W 4-02HOW TO PERFORM HIGH RESOLUTION ANOSCOPY (HRA)

25. Anal neoplasia
J. Palefsky 1.
1University of California, San Francisco (United States)

Background / Objectives

The incidence of anal cancer in the general population is higher among women than men, and has been rising steadily since the 1970s.  Although the incidence in the general population is relatively low, certain groups of women are at increased risk of anal cancer.  These include women with a history of cervical or vulvar high-grade squamous intraepithelial lesions (HSIL) or cancer and women with immunocompromise due to HIV infection or other causes such as medication to prevent transplant rejection.  As with algorithms designed to identify and treat cervical HSIL to prevent cervical cancer, anal cancer prevention programs include visual inspection of the at-risk areas.  For anal cancer prevention this technique is known as high resolution anoscopy (HRA). 


Methods

HRA includes the use of a colposcope to identify anal HSIL, identify areas to with biopsy to determine the grade of disease and ultimately guide targeted removal of lesions to reduce the risk of cancer. 


Results

Although there are many similarities between colposcopy and HRA, including the use of acetic acid and Lugol’s solution, there are also several differences. These include the need to maintain focus over a wider length of at-risk mucosa; the need to focus the colposcope through an internal plastic anoscope; the need to manipulate the anoscope and swabs/brushes to flatten folds and push aside other normal anatomic features such as hypertrophic papillae to properly visualize the entire mucosa; and the need to remove blood, mucus and stool.  Other common and/or normal anatomic features may pose challenges to a complete HRA including anal crypts and hemorrhoids. In addition while acetic acid and Lugol’s solution have been validated to identify anal HSIL, patterns of vascular change and other signs of anal HSIL differ somewhat from those of the cervix.

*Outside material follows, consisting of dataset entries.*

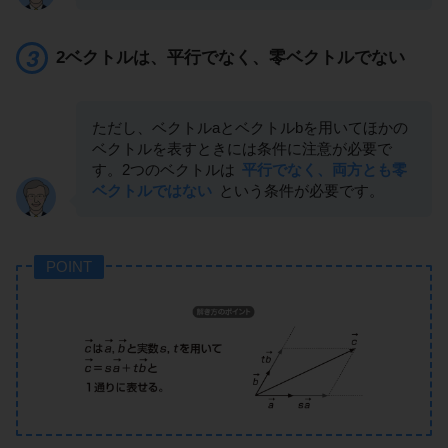
2ベクトルは、平行でなく、零ベクトルでない
ただし、ベクトルaとベクトルbを用いてほかの
ベクトルを表すときには条件に注意が必要で
す。2つのベクトルは
平行でなく、両方とも零
ベクトルではない
という条件が必要です。
POINT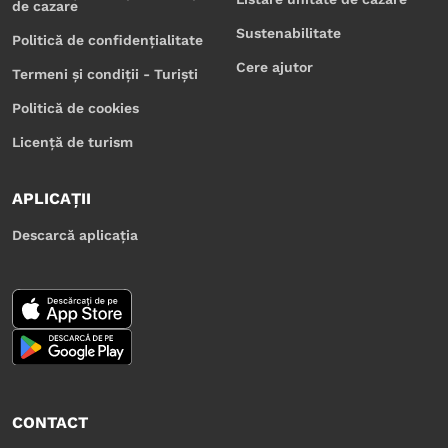
de cazare
Sustenabilitate
Politică de confidențialitate
Cere ajutor
Termeni și condiții - Turiști
Politică de cookies
Licență de turism
APLICAȚII
Descarcă aplicația
CONTACT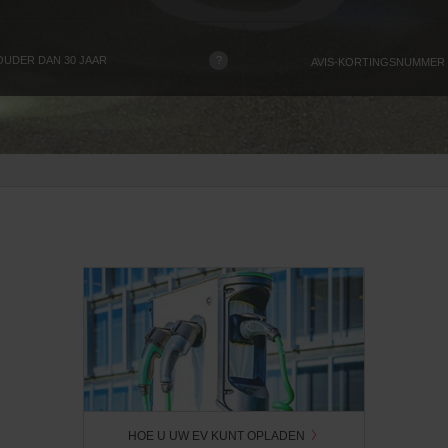
?
UDER DAN 30 JAAR
AVIS-KORTINGSNUMMER
HOE U UW EV KUNT OPLADEN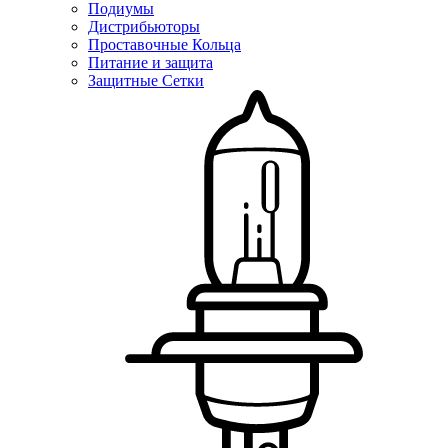
Подиумы
Дистрибьюторы
Проставочные Кольца
Питание и защита
Защитные Сетки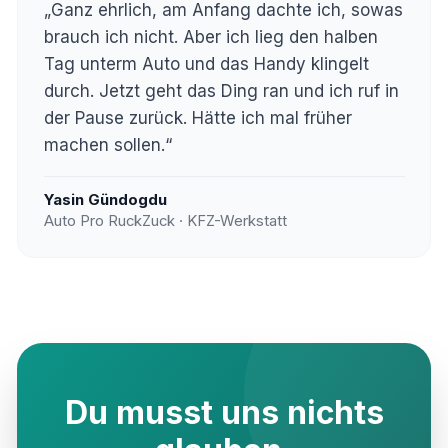
„Ganz ehrlich, am Anfang dachte ich, sowas
brauch ich nicht. Aber ich lieg den halben
Tag unterm Auto und das Handy klingelt
durch. Jetzt geht das Ding ran und ich ruf in
der Pause zurück. Hätte ich mal früher
machen sollen.“
Yasin Gündogdu
Auto Pro RuckZuck · KFZ-Werkstatt
Du musst uns nichts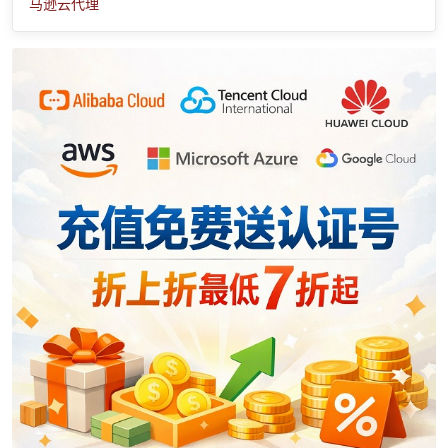
马逊云代理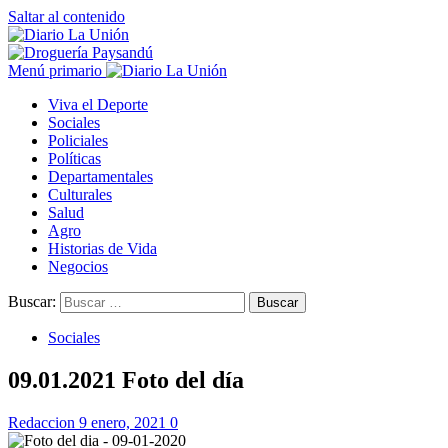
Saltar al contenido
Menú primario
Viva el Deporte
Sociales
Policiales
Políticas
Departamentales
Culturales
Salud
Agro
Historias de Vida
Negocios
Buscar:
Sociales
09.01.2021 Foto del día
Redaccion
9 enero, 2021
0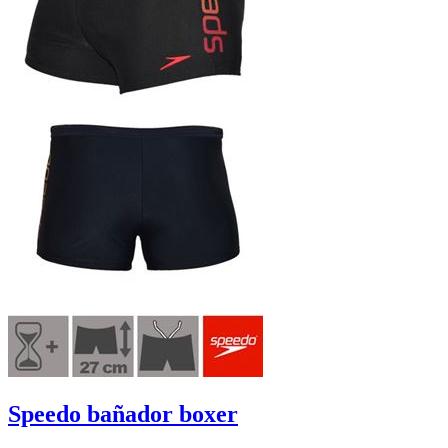
Speedo bañador boxer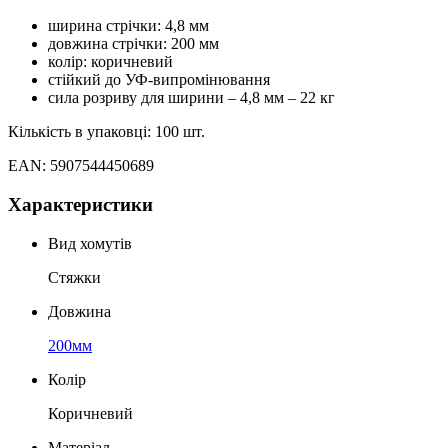
ширина стрічки: 4,8 мм
довжина стрічки: 200 мм
колір: коричневий
стійкий до УФ-випромінювання
сила розриву для ширини – 4,8 мм – 22 кг
Кількість в упаковці: 100 шт.
EAN: 5907544450689
Характеристики
Вид хомутів
Стяжки
Довжина
200мм
Колір
Коричневий
Матеріал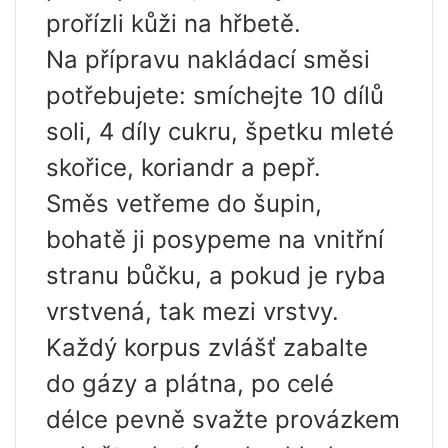
prořízli kůži na hřbetě.
Na přípravu nakládací směsi
potřebujete: smíchejte 10 dílů
soli, 4 díly cukru, špetku mleté ​​
skořice, koriandr a pepř.
Směs vetřeme do šupin,
bohatě ji posypeme na vnitřní
stranu bůčku, a pokud je ryba
vrstvená, tak mezi vrstvy.
Každý korpus zvlášť zabalte
do gázy a plátna, po celé
délce pevně svažte provázkem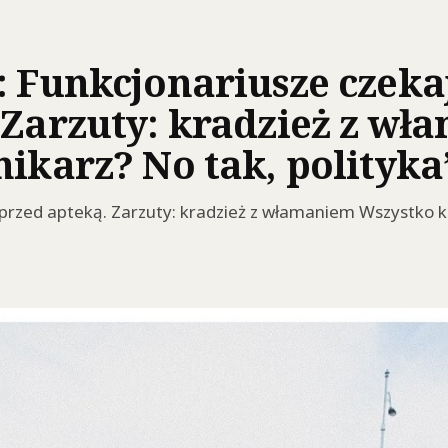
: Funkcjonariusze czeka
 Zarzuty: kradzież z wł
nikarz? No tak, polityka
przed apteką. Zarzuty: kradzież z włamaniem Wszystko ku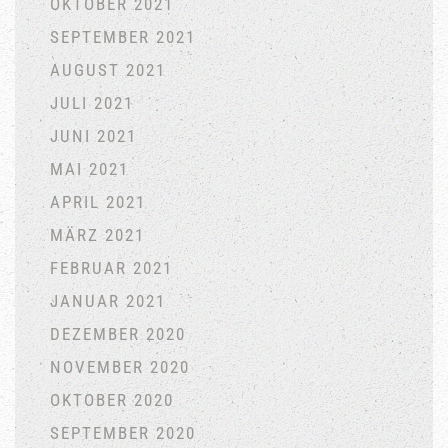
OKTOBER 2021
SEPTEMBER 2021
AUGUST 2021
JULI 2021
JUNI 2021
MAI 2021
APRIL 2021
MÄRZ 2021
FEBRUAR 2021
JANUAR 2021
DEZEMBER 2020
NOVEMBER 2020
OKTOBER 2020
SEPTEMBER 2020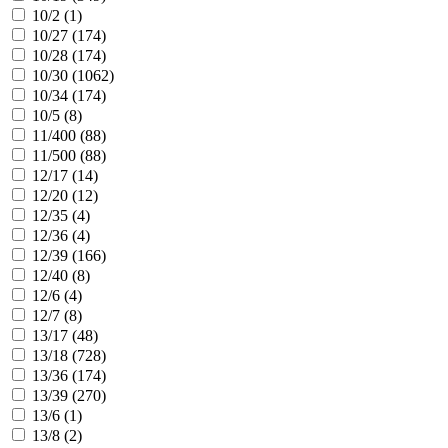
10/2 (
1
)
10/27 (
174
)
10/28 (
174
)
10/30 (
1062
)
10/34 (
174
)
10/5 (
8
)
11/400 (
88
)
11/500 (
88
)
12/17 (
14
)
12/20 (
12
)
12/35 (
4
)
12/36 (
4
)
12/39 (
166
)
12/40 (
8
)
12/6 (
4
)
12/7 (
8
)
13/17 (
48
)
13/18 (
728
)
13/36 (
174
)
13/39 (
270
)
13/6 (
1
)
13/8 (
2
)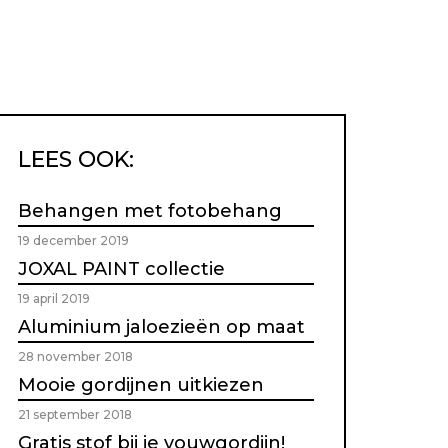
LEES OOK:
Behangen met fotobehang
19 december 2019
JOXAL PAINT collectie
19 april 2019
Aluminium jaloezieën op maat
28 november 2018
Mooie gordijnen uitkiezen
21 september 2018
Gratis stof bij je vouwgordijn!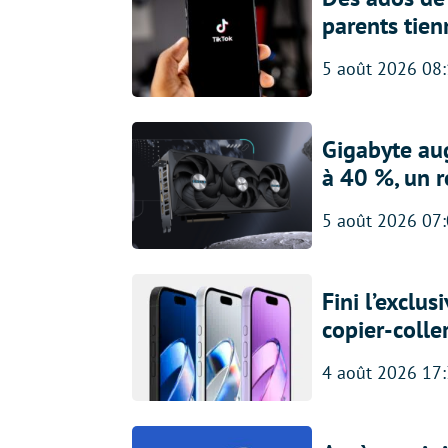
parents tien
5 août 2026 08
Gigabyte au
à 40 %, un 
5 août 2026 07
Fini l’exclu
copier-colle
4 août 2026 17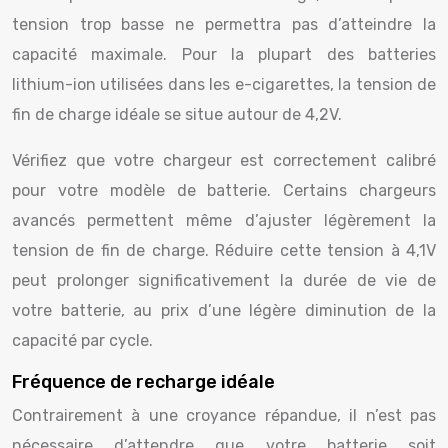
tension trop basse ne permettra pas d’atteindre la
capacité maximale. Pour la plupart des batteries
lithium-ion utilisées dans les e-cigarettes, la tension de
fin de charge idéale se situe autour de 4,2V.
Vérifiez que votre chargeur est correctement calibré
pour votre modèle de batterie. Certains chargeurs
avancés permettent même d’ajuster légèrement la
tension de fin de charge. Réduire cette tension à 4,1V
peut prolonger significativement la durée de vie de
votre batterie, au prix d’une légère diminution de la
capacité par cycle.
Fréquence de recharge idéale
Contrairement à une croyance répandue, il n’est pas
nécessaire d’attendre que votre batterie soit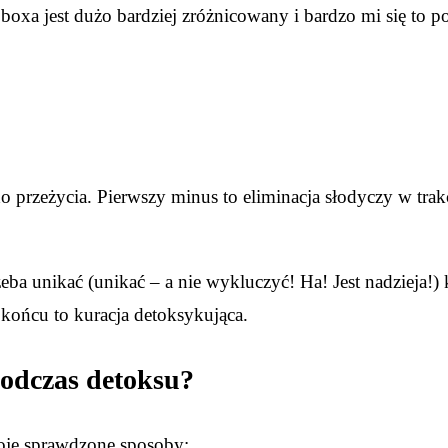
 boxa jest dużo bardziej zróżnicowany i bardzo mi się to p
o przeżycia. Pierwszy minus to eliminacja słodyczy w trakc
eba unikać (unikać – a nie wykluczyć! Ha! Jest nadzieja!) 
 końcu to kuracja detoksykująca.
podczas detoksu?
Moje sprawdzone sposoby: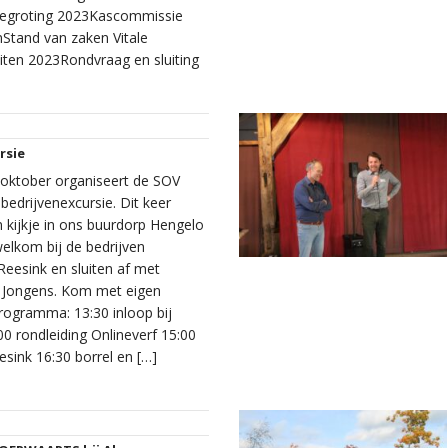
Begroting 2023Kascommissie
Stand van zaken Vitale
iten 2023Rondvraag en sluiting
rsie
ktober organiseert de SOV
 bedrijvenexcursie. Dit keer
kijkje in ons buurdorp Hengelo
welkom bij de bedrijven
Reesink en sluiten af met
 Jongens. Kom met eigen
rogramma: 13:30 inloop bij
00 rondleiding Onlineverf 15:00
esink 16:30 borrel en […]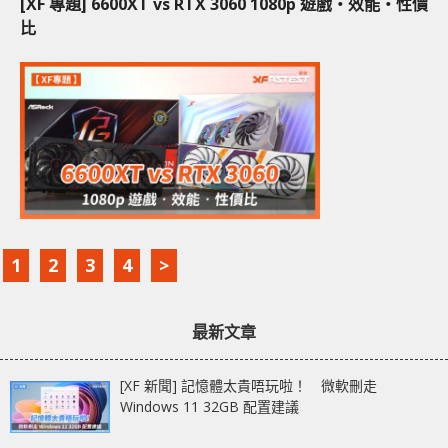
[XF 專題] 6600XT vs RTX 3060 1080p 遊戲‧效能‧性價
比
1
2
3
4
>
最新文章
[XF 新聞] 記憶體太貴唔玩啦！ 微軟刪走
Windows 11 32GB 配置建議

A complete HRA includes inspection of the entire squamocolumnar junction (SCJ), the area proximal to the SCJ, the mid-canal to the dentate line, the distal canal to the verge and the perianal keratinized skin to a radius of 5 cm from the anal opening.  The appearance of anal lesions varies considerably throughout this wide range of epithelial surface. The performance of acetic acid and Lugol’s solution to identify anal HSIL varies as well, as do the challenges associated with identifying disease at these different locations. 


Conclusion

HRA is an important tool to identify anal HSIL, biopsy it to confirm the grade of disease and to treat it to prevent progression to anal cancer.  Gynecologists should consider learning and performing this techinque in women at increased risk for anal cancer.